• _WORK TO COMPLETE_: Each entry below must be given again word for word, with no pictures.
(ENTRIES SUPPLIED Opens)
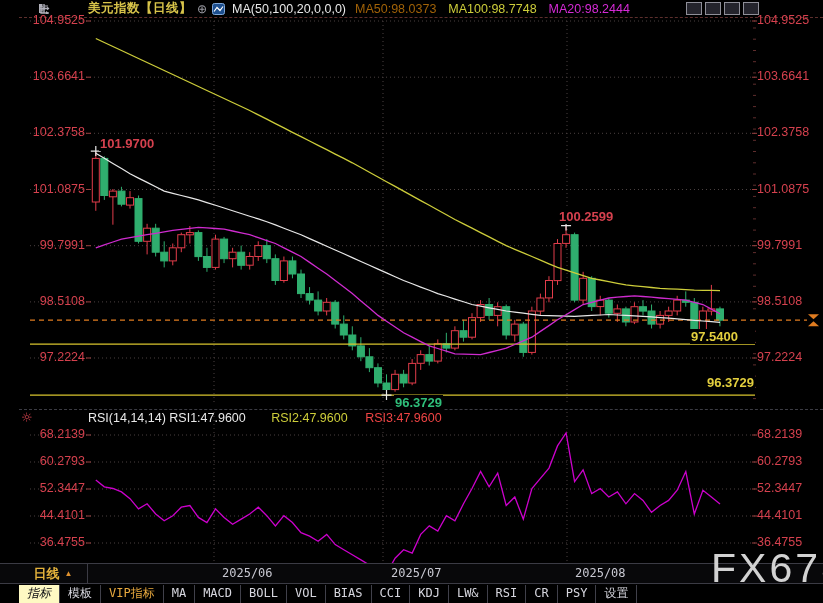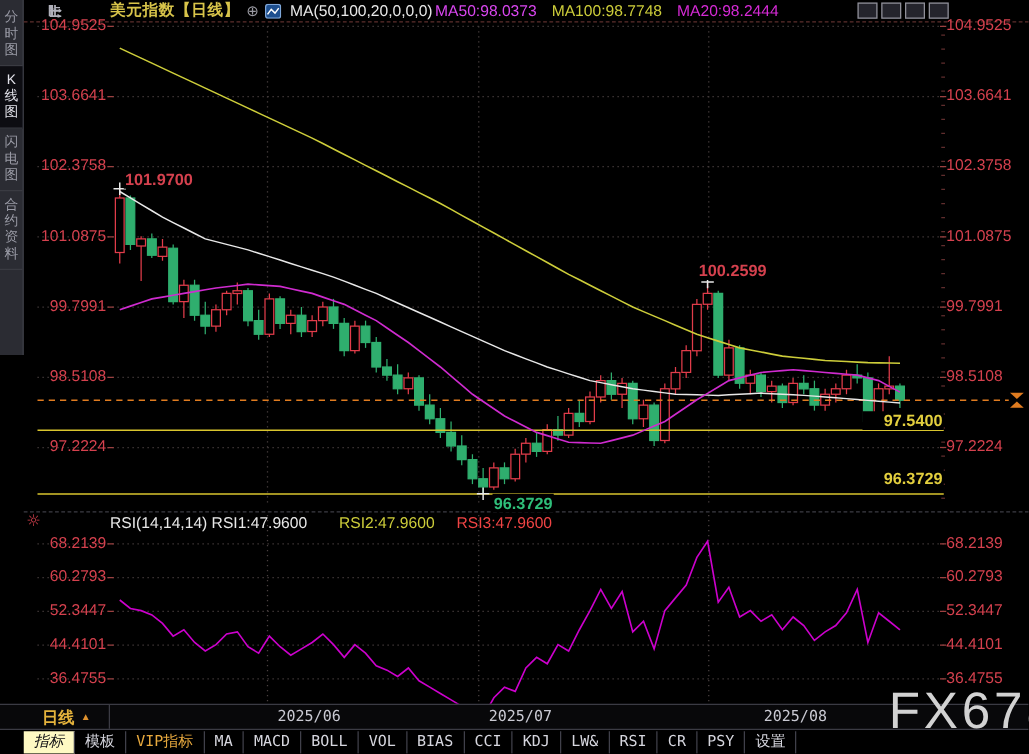--- a/index.html
+++ b/index.html
@@ -11,21 +11,21 @@
   .side-item{width:100%;text-align:center;font-size:11px;line-height:13px;color:#9a9ba6;
              padding:5px 0;border-bottom:1px solid #3a3b42;cursor:pointer;word-break:break-all;}
   .side-item.sel{background:#0d0d12;color:#e2e2ea;}
   
   #topbar{position:absolute;left:19px;top:0;width:804px;height:18px;display:flex;align-items:center;
           border-bottom:1px dashed #5d2f2d;box-sizing:border-box;font-size:12.5px;}
   #title{margin-left:69px;color:#d8c44a;font-weight:bold;letter-spacing:.5px;}
   #add-sym{color:#9a9aa2;margin-left:5px;font-size:12px;cursor:pointer;}
   #ctype-icon{margin-left:5px;cursor:pointer;display:inline-flex;}
   #ma-formula{color:#e8e8e8;margin-left:7px;}
-  #ma50{color:#d946ef;margin-left:2px;}
+  #ma50{color:#a16207;margin-left:9px;}
   #ma100{color:#cdcd3a;margin-left:12px;}
   #ma20{color:#d62ad6;margin-left:12px;}
   #win-icons{margin-left:auto;margin-right:64px;display:flex;gap:3px;}
   .wicon{width:16px;height:13px;background:#24242c;border:1px solid #8f8f98;box-sizing:border-box;
          display:flex;align-items:center;justify-content:center;cursor:pointer;}
   
   .axis-label{position:absolute;font-size:12.5px;color:#d5414e;pointer-events:none;white-space:nowrap;}
   .ann{position:absolute;font-size:13px;font-weight:bold;pointer-events:none;background:#000;
        white-space:nowrap;padding:0 1px;}
   
@@ -54,26 +54,20 @@
   #watermark{position:absolute;left:684px;top:545px;font-size:41px;color:#d2d2d2;letter-spacing:3px;
              pointer-events:none;z-index:40;margin-left:27px;}
   svg{position:absolute;left:19px;}
   #main-chart{top:18px;} #rsi-chart{top:410px;}
 </style>
 </head>
 <body>
 
 <div id="app">
 
-  <div id="sidebar">
-      <div class="side-item">分时图</div>
-      <div class="side-item sel">K线图</div>
-      <div class="side-item">闪电图</div>
-      <div class="side-item">合约资料</div>
-    </div>
 
   <div id="topbar">
     <span id="title">美元指数【日线】</span>
     <span id="add-sym">⊕</span>
     <span id="ctype-icon">
       <svg width="13" height="12" style="position:static">
         <rect x="0.5" y="0.5" width="12" height="11" rx="2" fill="#1d4f8f" stroke="#7fa7d9"></rect>
         <polyline points="2,8.5 5,4.5 8,7.5 11,3.5" fill="none" stroke="#ffffff" stroke-width="1.2"></polyline>
       </svg>
     </span>
@@ -384,31 +378,31 @@
       <div class="axis-label" style="top: 481px; left: 757px;">52.3447</div>
       <div class="axis-label" style="top: 508px; left: 28px; width: 57px; text-align: right;">44.4101</div>
       <div class="axis-label" style="top: 508px; left: 757px;">44.4101</div>
       <div class="axis-label" style="top: 535px; left: 28px; width: 57px; text-align: right;">36.4755</div>
       <div class="axis-label" style="top: 535px; left: 757px;">36.4755</div>
     </div>
 
   <div class="ann" style="left:99px;top:136px;color:#d5414e;">101.9700</div>
   <div class="ann" style="left:558px;top:209px;color:#d5414e;">100.2599</div>
   <div class="ann" style="left:394px;top:395px;color:#2fbf7a;">96.3729</div>
-  <div class="ann" style="left:690px;top:329px;width:63px;text-align:right;color:#e3cf3e;">97.5400</div>
+  <div class="ann" style="left:690px;top:329px;width:63px;text-align:left;color:#e3cf3e;">97.5400</div>
   <div class="ann" style="left:690px;top:375px;width:63px;text-align:right;color:#e3cf3e;">96.3729</div>
 
   <div id="xrow">
     <div id="period-cell">
       <span id="period-label">日线</span>
       <span id="period-arrow">▲</span>
     </div>
   <span class="xdate" style="left: 222px;">2025/06</span>
       <span class="xdate" style="left: 391px;">2025/07</span>
-      <span class="xdate" style="left: 575px; margin-left: 36px;">2025/08</span>
+      <span class="xdate" style="left: 575px;">2025/08</span>
     </div>
 
   <div id="tabbar">
       <div class="tab sel">指标</div>
       <div class="tab">模板</div>
       <div class="tab accent">VIP指标</div>
       <div class="tab">MA</div>
       <div class="tab">MACD</div>
       <div class="tab">BOLL</div>
       <div class="tab">VOL</div>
(ENTRIES SUPPLIED Closes)
• _YOUR RESPONSE_:
--- a/index.html
+++ b/index.html
@@ -11,21 +11,21 @@
   .side-item{width:100%;text-align:center;font-size:11px;line-height:13px;color:#9a9ba6;
              padding:5px 0;border-bottom:1px solid #3a3b42;cursor:pointer;word-break:break-all;}
   .side-item.sel{background:#0d0d12;color:#e2e2ea;}
   
   #topbar{position:absolute;left:19px;top:0;width:804px;height:18px;display:flex;align-items:center;
           border-bottom:1px dashed #5d2f2d;box-sizing:border-box;font-size:12.5px;}
   #title{margin-left:69px;color:#d8c44a;font-weight:bold;letter-spacing:.5px;}
   #add-sym{color:#9a9aa2;margin-left:5px;font-size:12px;cursor:pointer;}
   #ctype-icon{margin-left:5px;cursor:pointer;display:inline-flex;}
   #ma-formula{color:#e8e8e8;margin-left:7px;}
-  #ma50{color:#d946ef;margin-left:2px;}
+  #ma50{color:#a16207;margin-left:9px;}
   #ma100{color:#cdcd3a;margin-left:12px;}
   #ma20{color:#d62ad6;margin-left:12px;}
   #win-icons{margin-left:auto;margin-right:64px;display:flex;gap:3px;}
   .wicon{width:16px;height:13px;background:#24242c;border:1px solid #8f8f98;box-sizing:border-box;
          display:flex;align-items:center;justify-content:center;cursor:pointer;}
   
   .axis-label{position:absolute;font-size:12.5px;color:#d5414e;pointer-events:none;white-space:nowrap;}
   .ann{position:absolute;font-size:13px;font-weight:bold;pointer-events:none;background:#000;
        white-space:nowrap;padding:0 1px;}
   
@@ -54,26 +54,20 @@
   #watermark{position:absolute;left:684px;top:545px;font-size:41px;color:#d2d2d2;letter-spacing:3px;
              pointer-events:none;z-index:40;margin-left:27px;}
   svg{position:absolute;left:19px;}
   #main-chart{top:18px;} #rsi-chart{top:410px;}
 </style>
 </head>
 <body>
 
 <div id="app">
 
-  <div id="sidebar">
-      <div class="side-item">分时图</div>
-      <div class="side-item sel">K线图</div>
-      <div class="side-item">闪电图</div>
-      <div class="side-item">合约资料</div>
-    </div>
 
   <div id="topbar">
     <span id="title">美元指数【日线】</span>
     <span id="add-sym">⊕</span>
     <span id="ctype-icon">
       <svg width="13" height="12" style="position:static">
         <rect x="0.5" y="0.5" width="12" height="11" rx="2" fill="#1d4f8f" stroke="#7fa7d9"></rect>
         <polyline points="2,8.5 5,4.5 8,7.5 11,3.5" fill="none" stroke="#ffffff" stroke-width="1.2"></polyline>
       </svg>
     </span>
@@ -384,31 +378,31 @@
       <div class="axis-label" style="top: 481px; left: 757px;">52.3447</div>
       <div class="axis-label" style="top: 508px; left: 28px; width: 57px; text-align: right;">44.4101</div>
       <div class="axis-label" style="top: 508px; left: 757px;">44.4101</div>
       <div class="axis-label" style="top: 535px; left: 28px; width: 57px; text-align: right;">36.4755</div>
       <div class="axis-label" style="top: 535px; left: 757px;">36.4755</div>
     </div>
 
   <div class="ann" style="left:99px;top:136px;color:#d5414e;">101.9700</div>
   <div class="ann" style="left:558px;top:209px;color:#d5414e;">100.2599</div>
   <div class="ann" style="left:394px;top:395px;color:#2fbf7a;">96.3729</div>
-  <div class="ann" style="left:690px;top:329px;width:63px;text-align:right;color:#e3cf3e;">97.5400</div>
+  <div class="ann" style="left:690px;top:329px;width:63px;text-align:left;color:#e3cf3e;">97.5400</div>
   <div class="ann" style="left:690px;top:375px;width:63px;text-align:right;color:#e3cf3e;">96.3729</div>
 
   <div id="xrow">
     <div id="period-cell">
       <span id="period-label">日线</span>
       <span id="period-arrow">▲</span>
     </div>
   <span class="xdate" style="left: 222px;">2025/06</span>
       <span class="xdate" style="left: 391px;">2025/07</span>
-      <span class="xdate" style="left: 575px; margin-left: 36px;">2025/08</span>
+      <span class="xdate" style="left: 575px;">2025/08</span>
     </div>
 
   <div id="tabbar">
       <div class="tab sel">指标</div>
       <div class="tab">模板</div>
       <div class="tab accent">VIP指标</div>
       <div class="tab">MA</div>
       <div class="tab">MACD</div>
       <div class="tab">BOLL</div>
       <div class="tab">VOL</div>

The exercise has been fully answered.